Music

I’ve recently stepped into music in a way I didn’t expect. It starts very simply—beatboxing, chanting, singing fragments, playing around with whatever comes through—and then I shape it using AI as a tool rather than a replacement. It helps carry the ideas further, turning rough, instinctive sounds into something fuller while still keeping the original spark intact. It’s become a space where I can move freely between sound, rhythm, and feeling without needing to define it too much.

Right now I’m exploring across a range of styles—punk, gothic rock, breakcore, jungle, drum and bass, and different forms of electronic music. Some projects lean into raw, aggressive energy, others into layered, strange textures. Madpan moves through more experimental breakcore rhythms and jazz-infused chaos, while the Ravenheart work leans into darker, more atmospheric sound tied into my ongoing creative world. All of it connects back to a wider body of work, including my writing, even if I’ve stepped away from that for a while to follow this current.

This page is where those experiments live. You can listen to the tracks here as they evolve, before they’re released more widely on platforms like Spotify. It’s all part of the same process—exploring, shaping, and seeing where the sound leads next.

All Seeing Punk is a collision between the modern world and the raw force of British underground punk. It drags today’s reality—its systems, its roles, its strange expectations—through a 1970s–80s punk lens and lets it tear itself apart. The sound is feral, direct, and unfiltered, but underneath it runs a deeper current: a way of seeing that doesn’t sit comfortably inside the structures most people accept. This isn’t nostalgia—it’s using that old energy as a weapon to cut through something new.
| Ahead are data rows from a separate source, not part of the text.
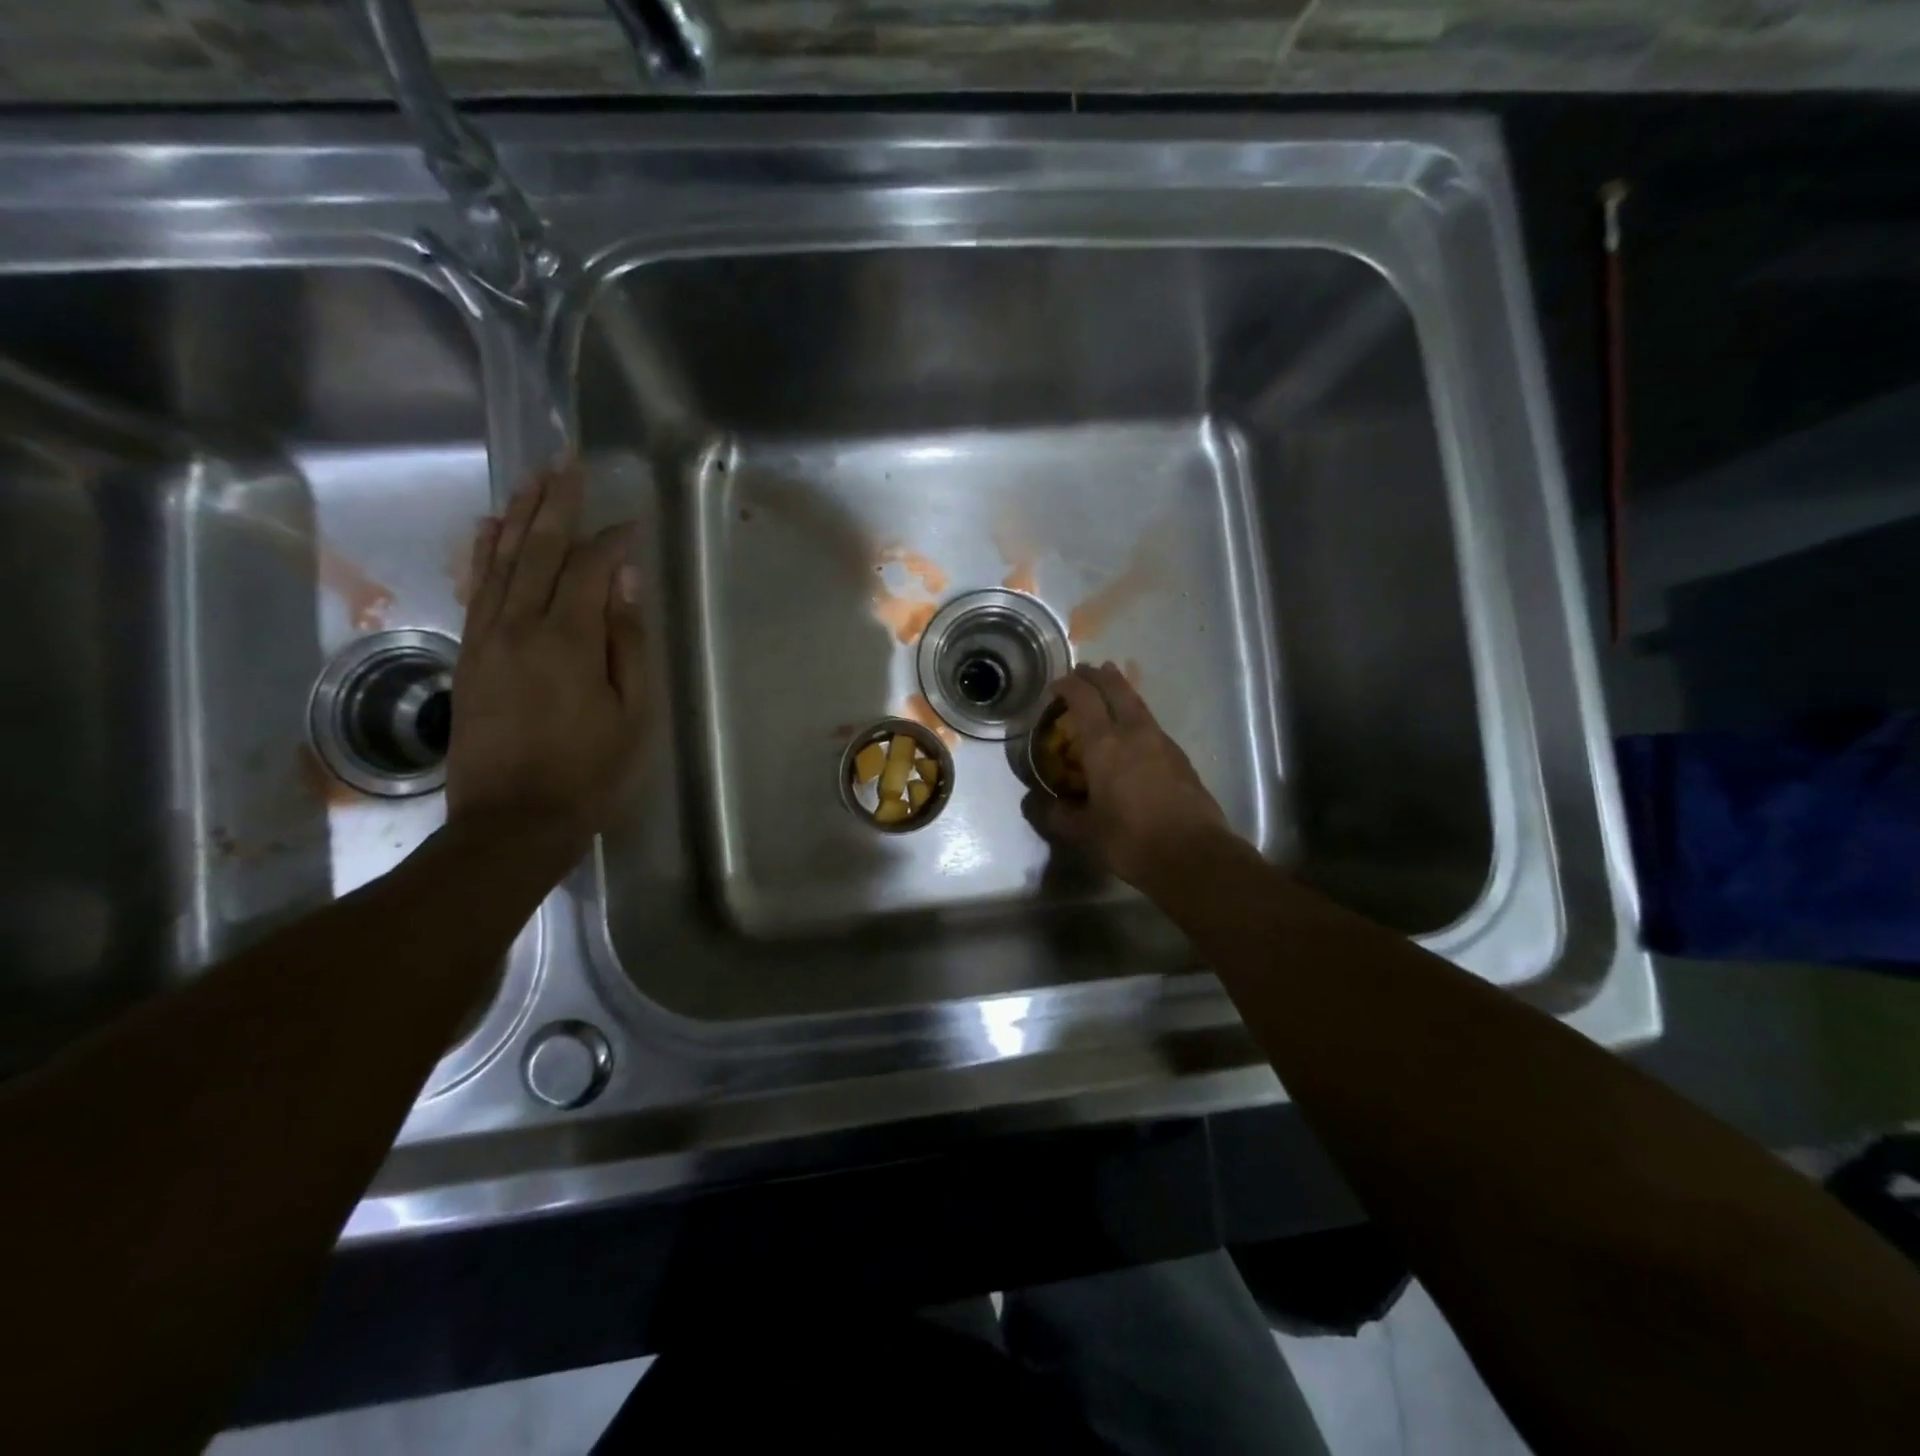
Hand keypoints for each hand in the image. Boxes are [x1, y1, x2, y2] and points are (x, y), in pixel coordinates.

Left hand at [446, 459, 646, 859]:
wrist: (513, 822)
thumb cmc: (590, 772)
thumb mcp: (631, 713)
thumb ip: (627, 642)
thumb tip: (623, 580)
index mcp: (567, 641)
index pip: (587, 568)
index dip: (611, 540)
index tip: (632, 521)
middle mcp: (518, 626)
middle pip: (537, 549)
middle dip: (556, 502)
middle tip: (567, 459)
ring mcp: (486, 638)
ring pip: (501, 561)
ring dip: (519, 515)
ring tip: (533, 477)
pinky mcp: (469, 655)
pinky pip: (476, 589)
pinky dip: (484, 552)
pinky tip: (492, 527)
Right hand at [1022, 662, 1230, 890]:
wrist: (1193, 855)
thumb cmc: (1131, 841)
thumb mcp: (1084, 833)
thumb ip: (1057, 816)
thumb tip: (1036, 804)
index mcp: (1105, 745)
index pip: (1083, 700)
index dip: (1068, 686)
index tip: (1056, 684)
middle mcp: (1133, 733)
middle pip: (1116, 689)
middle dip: (1097, 676)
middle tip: (1084, 669)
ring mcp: (1161, 742)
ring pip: (1137, 703)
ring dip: (1120, 690)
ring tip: (1110, 685)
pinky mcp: (1179, 757)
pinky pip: (1151, 723)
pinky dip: (1135, 714)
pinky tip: (1133, 730)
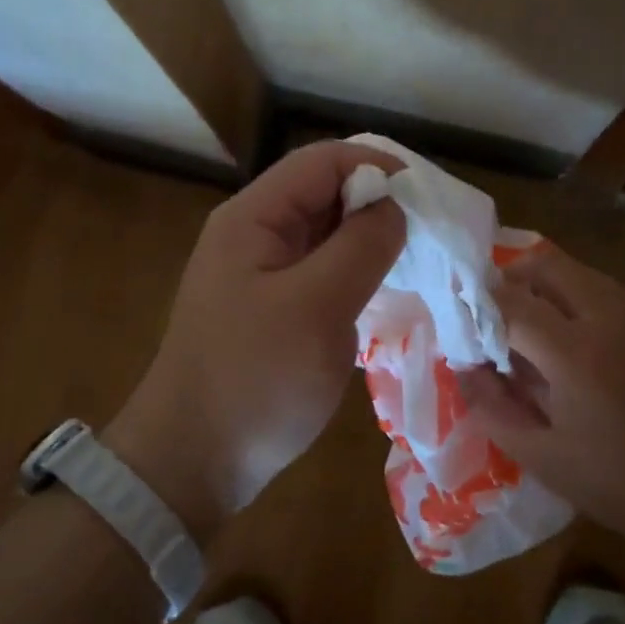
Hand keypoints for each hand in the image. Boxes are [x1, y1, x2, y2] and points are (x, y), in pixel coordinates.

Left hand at [105, 141, 405, 542]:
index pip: (323, 161)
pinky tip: (385, 294)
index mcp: (254, 218)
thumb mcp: (317, 307)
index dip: (378, 167)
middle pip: (325, 193)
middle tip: (430, 236)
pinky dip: (355, 274)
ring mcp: (261, 274)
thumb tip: (394, 206)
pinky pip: (321, 273)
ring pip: (326, 235)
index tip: (427, 200)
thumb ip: (361, 246)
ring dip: (370, 241)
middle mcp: (255, 234)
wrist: (193, 462)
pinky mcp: (272, 309)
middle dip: (378, 205)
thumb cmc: (255, 381)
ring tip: (418, 263)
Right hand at [455, 245, 624, 552]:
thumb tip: (463, 367)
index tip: (459, 321)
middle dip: (511, 280)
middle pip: (547, 264)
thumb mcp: (546, 459)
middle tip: (494, 315)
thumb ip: (492, 408)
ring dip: (547, 289)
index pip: (510, 302)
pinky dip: (580, 302)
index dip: (477, 305)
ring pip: (580, 272)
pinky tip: (581, 347)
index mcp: (576, 353)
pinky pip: (609, 292)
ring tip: (534, 331)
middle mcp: (611, 315)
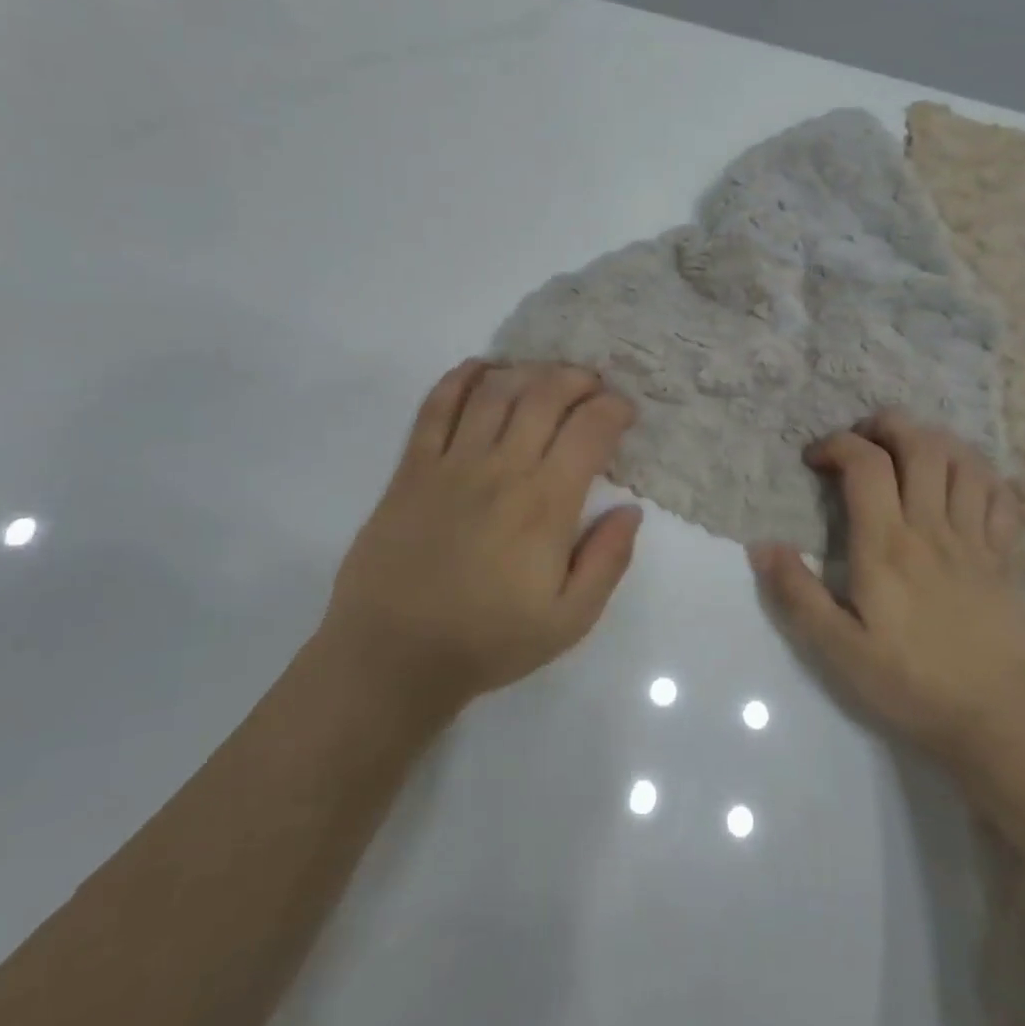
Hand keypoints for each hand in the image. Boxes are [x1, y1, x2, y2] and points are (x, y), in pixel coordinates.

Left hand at [324, 360, 642, 723]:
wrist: (393, 656)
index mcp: (545, 504)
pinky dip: (461, 378)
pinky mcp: (412, 468)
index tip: (624, 412)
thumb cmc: (488, 641)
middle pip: (544, 395)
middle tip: (591, 385)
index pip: (589, 430)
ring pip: (496, 391)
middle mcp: (502, 469)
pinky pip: (436, 406)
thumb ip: (608, 561)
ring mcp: (452, 463)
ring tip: (545, 376)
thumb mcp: (569, 620)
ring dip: (528, 372)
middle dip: (577, 379)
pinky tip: (481, 369)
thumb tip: (631, 509)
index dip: (614, 409)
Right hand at [750, 411, 1024, 763]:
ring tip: (911, 452)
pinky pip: (1002, 495)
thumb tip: (760, 546)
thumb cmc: (913, 683)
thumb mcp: (838, 649)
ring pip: (964, 460)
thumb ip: (797, 594)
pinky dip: (982, 475)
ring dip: (935, 441)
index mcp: (887, 543)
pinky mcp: (1008, 557)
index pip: (866, 463)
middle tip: (864, 439)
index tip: (816, 459)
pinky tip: (965, 482)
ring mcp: (977, 538)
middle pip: (920, 444)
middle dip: (887, 425)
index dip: (837, 445)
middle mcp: (932, 526)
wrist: (1004, 719)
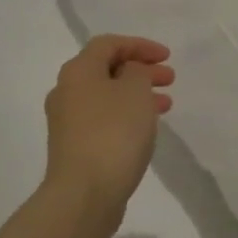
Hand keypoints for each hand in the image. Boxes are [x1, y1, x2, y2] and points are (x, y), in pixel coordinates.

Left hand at [42, 35, 174, 229]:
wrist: (84, 194)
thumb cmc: (113, 133)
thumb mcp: (135, 91)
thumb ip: (137, 72)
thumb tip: (129, 74)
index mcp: (78, 71)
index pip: (109, 44)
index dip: (140, 45)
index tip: (167, 57)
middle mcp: (67, 91)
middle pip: (107, 69)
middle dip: (141, 70)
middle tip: (170, 79)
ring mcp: (68, 122)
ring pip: (107, 96)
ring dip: (137, 94)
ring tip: (166, 105)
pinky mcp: (74, 147)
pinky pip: (104, 119)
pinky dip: (127, 116)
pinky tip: (145, 128)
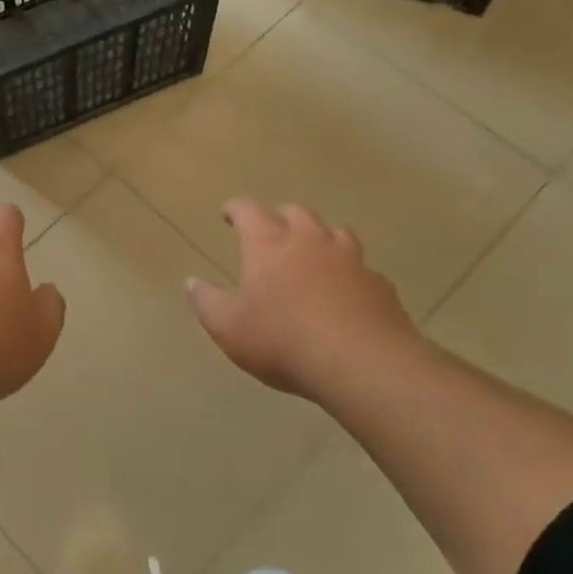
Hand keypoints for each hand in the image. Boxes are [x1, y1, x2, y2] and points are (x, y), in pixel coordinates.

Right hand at [186, 200, 438, 409]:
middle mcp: (310, 241)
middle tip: (271, 232)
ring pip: (335, 232)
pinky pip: (362, 268)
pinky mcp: (380, 285)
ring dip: (320, 237)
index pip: (248, 211)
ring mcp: (351, 260)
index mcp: (269, 244)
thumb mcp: (228, 327)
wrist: (364, 364)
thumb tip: (192, 283)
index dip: (236, 209)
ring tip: (313, 253)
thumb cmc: (283, 340)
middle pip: (296, 212)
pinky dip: (349, 273)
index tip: (228, 213)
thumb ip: (206, 302)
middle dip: (280, 217)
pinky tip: (346, 293)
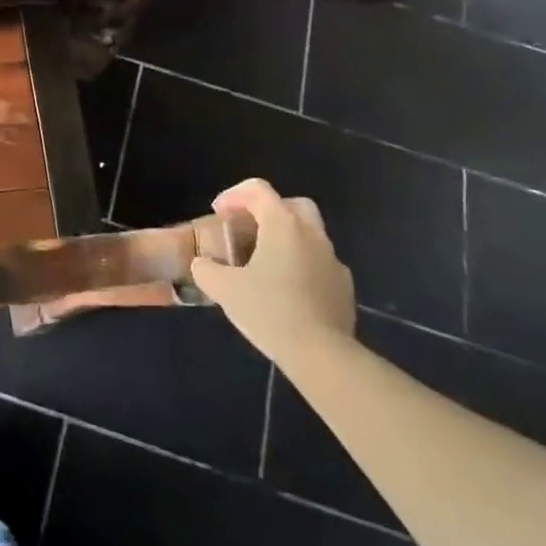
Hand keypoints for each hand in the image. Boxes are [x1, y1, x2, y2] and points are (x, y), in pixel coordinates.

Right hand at [190, 178, 355, 361]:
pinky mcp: (343, 287)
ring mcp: (332, 261)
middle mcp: (312, 235)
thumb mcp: (224, 289)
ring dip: (286, 239)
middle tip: (248, 228)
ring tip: (264, 263)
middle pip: (292, 205)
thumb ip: (206, 270)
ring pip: (309, 235)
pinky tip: (286, 290)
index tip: (219, 213)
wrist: (322, 355)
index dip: (234, 195)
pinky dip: (301, 266)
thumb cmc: (269, 311)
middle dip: (268, 210)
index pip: (258, 190)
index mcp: (283, 225)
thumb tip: (202, 265)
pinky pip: (319, 264)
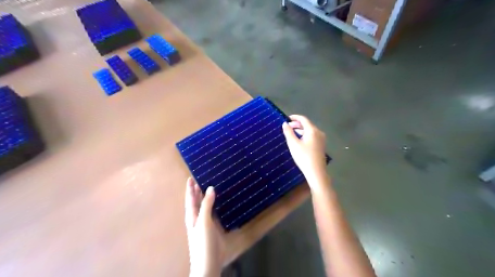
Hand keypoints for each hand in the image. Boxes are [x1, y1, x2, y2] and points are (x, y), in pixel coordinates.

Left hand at [184, 177, 225, 276]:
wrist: (209, 261)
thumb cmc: (203, 241)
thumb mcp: (204, 221)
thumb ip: (206, 205)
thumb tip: (210, 188)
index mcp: (192, 215)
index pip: (190, 198)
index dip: (190, 188)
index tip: (191, 177)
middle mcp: (198, 216)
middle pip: (197, 200)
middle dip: (198, 190)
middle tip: (202, 178)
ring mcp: (206, 221)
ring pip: (206, 205)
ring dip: (207, 196)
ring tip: (212, 185)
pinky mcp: (214, 226)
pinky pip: (214, 211)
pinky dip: (216, 204)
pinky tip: (221, 200)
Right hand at [282, 114, 327, 186]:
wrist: (316, 172)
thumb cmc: (304, 157)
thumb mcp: (293, 144)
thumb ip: (288, 132)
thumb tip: (285, 124)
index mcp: (312, 130)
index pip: (303, 119)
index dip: (294, 117)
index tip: (286, 118)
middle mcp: (318, 132)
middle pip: (307, 124)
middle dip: (297, 124)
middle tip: (287, 127)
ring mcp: (321, 139)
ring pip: (309, 130)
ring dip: (300, 130)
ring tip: (291, 133)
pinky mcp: (321, 145)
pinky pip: (312, 136)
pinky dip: (305, 135)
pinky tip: (299, 140)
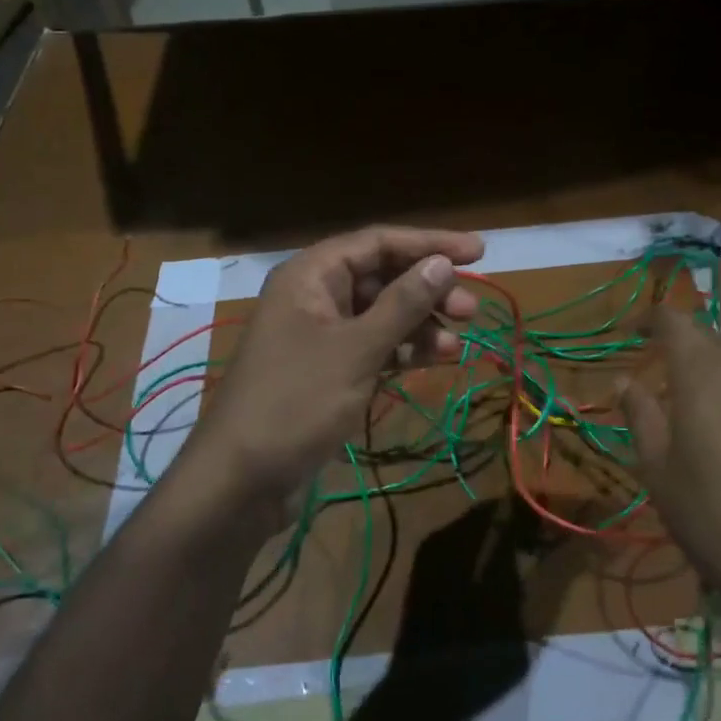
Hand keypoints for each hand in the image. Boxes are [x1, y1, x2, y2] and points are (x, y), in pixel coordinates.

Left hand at [184, 226, 484, 508]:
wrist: (242, 478)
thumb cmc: (297, 401)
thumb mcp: (356, 349)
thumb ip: (402, 304)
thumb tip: (441, 263)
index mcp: (311, 275)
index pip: (378, 242)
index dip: (429, 244)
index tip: (478, 252)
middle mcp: (315, 296)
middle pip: (382, 277)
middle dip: (428, 290)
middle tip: (471, 310)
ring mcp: (321, 335)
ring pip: (382, 315)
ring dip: (420, 325)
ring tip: (456, 346)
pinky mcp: (329, 370)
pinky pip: (373, 346)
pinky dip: (403, 351)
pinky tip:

At the centre of it all is the All Seeing Punkster—a trickster presence that threads through the album like a signal. Not a character in the usual sense, but a perspective. An outsider’s eye. A way of looking at the world when you’ve never quite fitted into it. Through that lens, the songs move across everything from modern dating and power dynamics to class structures, control systems, and the strange performance of everyday life. There’s humour in it, but it’s sharp—observational rather than comforting.

This album comes from a place of heightened awareness—seeing patterns, contradictions, and behaviours that don’t quite make sense on the surface. It explores what it feels like to exist in a world that often rewards coldness, conformity, and calculated ambition, while you’re wired to notice more, question more, and feel the edges of things. Instead of resolving that tension, All Seeing Punk leans into it—finding energy in chaos, and expression in refusing to play along.